Still, what you said is fair enough; tunnel-visioning on unsafe-only is not enough. Those are very interesting points, and they show that the issue of trusting crates is not as simple. I didn’t know of the 2 threads mentioned by @bascule, which seem like a better starting point for discussing this.

I am especially personally interested in the “crate capability lists”, since that’s a solution that could be broad enough to include the different axis you mentioned. An unsafe capability, a io::{Read, Write} capability, a process::Command (or more broadly, any execve) capability, a build.rs capability, etc. Those could be enabled by default but toggled off by the more paranoiac individual.

1 Like

I don't want to derail the discussion but I think we could also discuss solutions where we allow libraries to do specific I/O using a more constrained API. I did not really think this through, this is just an example:

A TcpStreamFactory type that can be used by a library to create a TcpStream whenever it wants to. The caller of the library (the actual application) provides the TcpStreamFactory object. The caller can set various filters on the factory, for example only specific addresses/hosts are available, it can limit the number of crafted TcpStream, etc.. More elaborate solutions can be designed. If we started to design common traits to give limited capabilities to libraries and the crate ecosystem would actually use them then we could simply forbid the usage of the too powerful general APIs in libraries.
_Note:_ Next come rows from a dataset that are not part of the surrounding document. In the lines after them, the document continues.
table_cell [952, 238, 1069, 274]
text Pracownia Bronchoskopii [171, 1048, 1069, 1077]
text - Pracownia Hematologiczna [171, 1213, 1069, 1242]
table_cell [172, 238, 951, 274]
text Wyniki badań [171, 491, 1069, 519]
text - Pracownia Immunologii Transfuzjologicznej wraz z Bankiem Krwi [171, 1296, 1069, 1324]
A benevolent library could work with those. I think this solution is even simpler and more powerful and it does not actually need any language or cargo level change or feature.

1 Like

I really like that. There's a ton of examples of this that are already best practices anyway -- like taking Read instead of a File -- and it would let a much simpler "this library isn't scary" suffice for quite some time.

1 Like

This topic was automatically closed 90 days after the last reply. New replies are no longer allowed.